SB 5: It’s all about the money

Millions of dollars will be spent by proponents and opponents of Ohio’s new collective bargaining reform law that’s up for a vote of the people in the Nov. 8 general election.

But that isn’t the money at the center of the debate over the law, commonly referred to as Senate Bill 5. There are two important studies that reflect the positions of the two sides.

For the proponents, the Buckeye Institute For Public Policy Solutions’ “The Grand Bargain is Dead” has become the rallying cry. The secondary title of the study is, “The Compensation of State Government Workers Far Exceeds Their Private-Sector Neighbors.”

For the opponents of S.B. 5, the Economic Policy Institute’s “Are Ohio Public Employees Over-Compensated?” is serving as the antidote to the commonly held perception that public employees are overpaid and underworked.

(It is true that the perception has been fed in this space for many years — based on this writer’s first-hand knowledge of local governments.)

Heart of the debate

Wages and benefits are at the heart of just about every debate involving public vs. private employment. That’s because private sector workers have had to ride out the national economic storm by accepting wage freezes, higher health insurance premium payments, frozen pensions and even givebacks.

By contract, public employees are surviving the recession relatively unscathed — even though the money they are paid mostly comes from taxpayers in the private sector.

Hence, the growing resentment — which the Buckeye Institute and the Republicans in Columbus, including Gov. John Kasich and the leadership in the General Assembly, are feeding.

Here’s how the Buckeye Institute characterizes the public/private compensation divide:

“Currently, a median state government worker makes 24.6 percent more than her private sector peer ($36,858 v. $29,586). Using this comparison and the 2009 state pay data, a 19.73 percent cut in pay (the percentage needed to reduce the state government worker’s pay to her private-sector peer’s pay) would save Ohioans roughly $639,889,878 in the next year.”

But the Economic Policy Institute counters with research that, it says, shows state and local government employees in Ohio are not overpaid.

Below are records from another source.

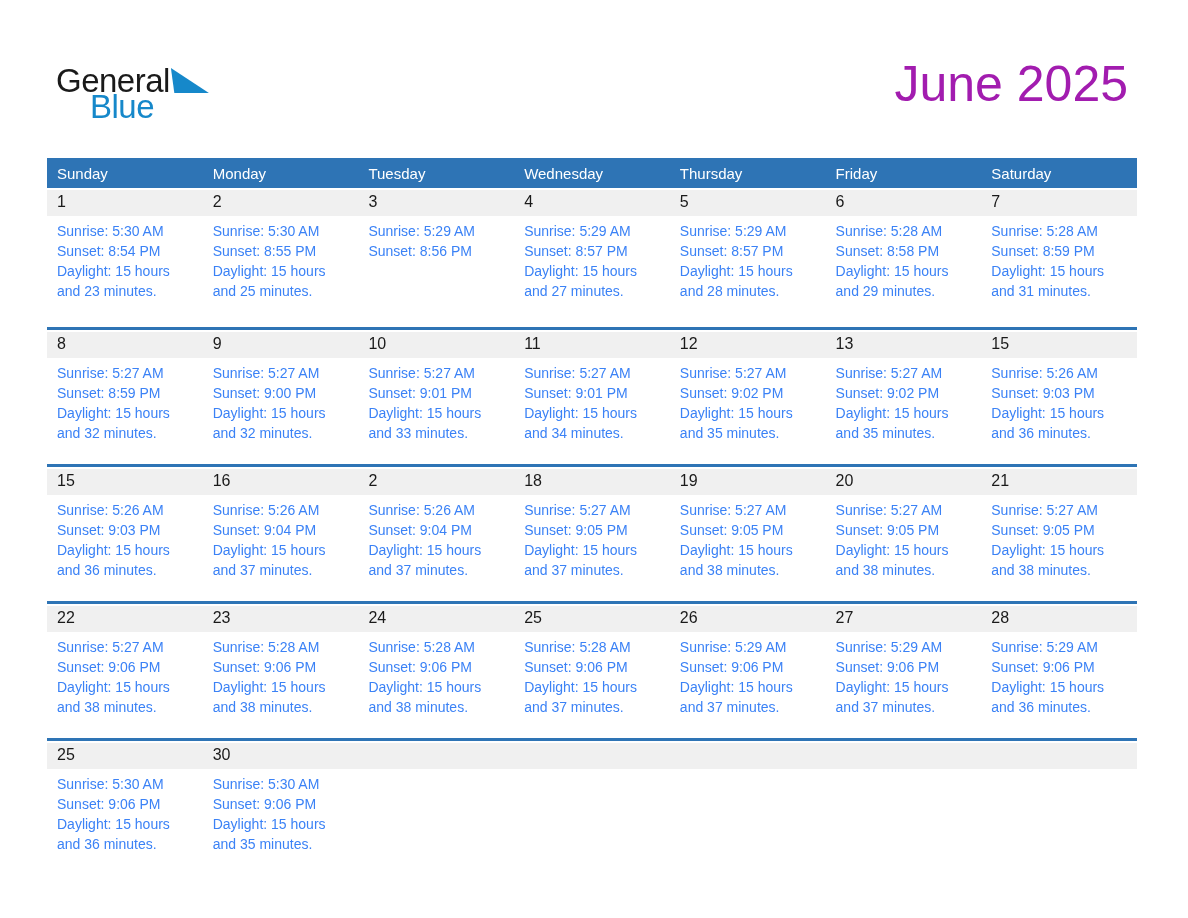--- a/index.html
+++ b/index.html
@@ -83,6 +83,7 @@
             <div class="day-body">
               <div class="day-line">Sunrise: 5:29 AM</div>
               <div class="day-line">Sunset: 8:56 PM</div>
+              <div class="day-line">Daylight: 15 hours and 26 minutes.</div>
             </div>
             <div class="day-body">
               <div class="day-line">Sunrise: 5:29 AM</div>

“Comparisons controlling for education, experience, organizational size, gender, race, ethnicity, citizenship, and disability reveal that employees of state and local governments earn lower wages than comparable private sector employees. Average annual wages and salaries of full-time state and local public employees in Ohio are 5.9 percent lower than those of comparable private sector employees.”

When wage and nonwage benefits are taken into consideration, Ohio public employees annually earn 6 percent less than comparable private sector employees, the institute says.

But the key to the arguments being used by the opponents to S.B. 5 to counter the proponents’ claims is contained in the following paragraph: “These comparisons account for important factors that affect earnings, the most important of which is level of education. Because occupations in the public sector require much higher levels of education, Ohio public sector workers, on average, are more highly educated than private sector workers.”

Higher education

Consider the following statistics: 49 percent of full-time public sector workers in the state hold at least a bachelor’s degree, compared with 26 percent of full-time private sector workers. Ohio state and local governments pay college educated employees 25 percent less in annual total compensation, on average, than private employees, the institute contends.

The labor strife at Youngstown State University has focused public attention on the fact that the $70,000-plus average salary for faculty is way higher than the $24,000 median income of a family of four in Mahoning County.

Thus, the question: At what point does the public sector become unsustainable?

Gov. Kasich and the Republican controlled General Assembly say that point is now, which is why the new collective bargaining law, which strips public employees of many of their rights, is necessary.

Opponents of S.B. 5 counter that the Republicans are simply out to destroy the public employee unions in Ohio.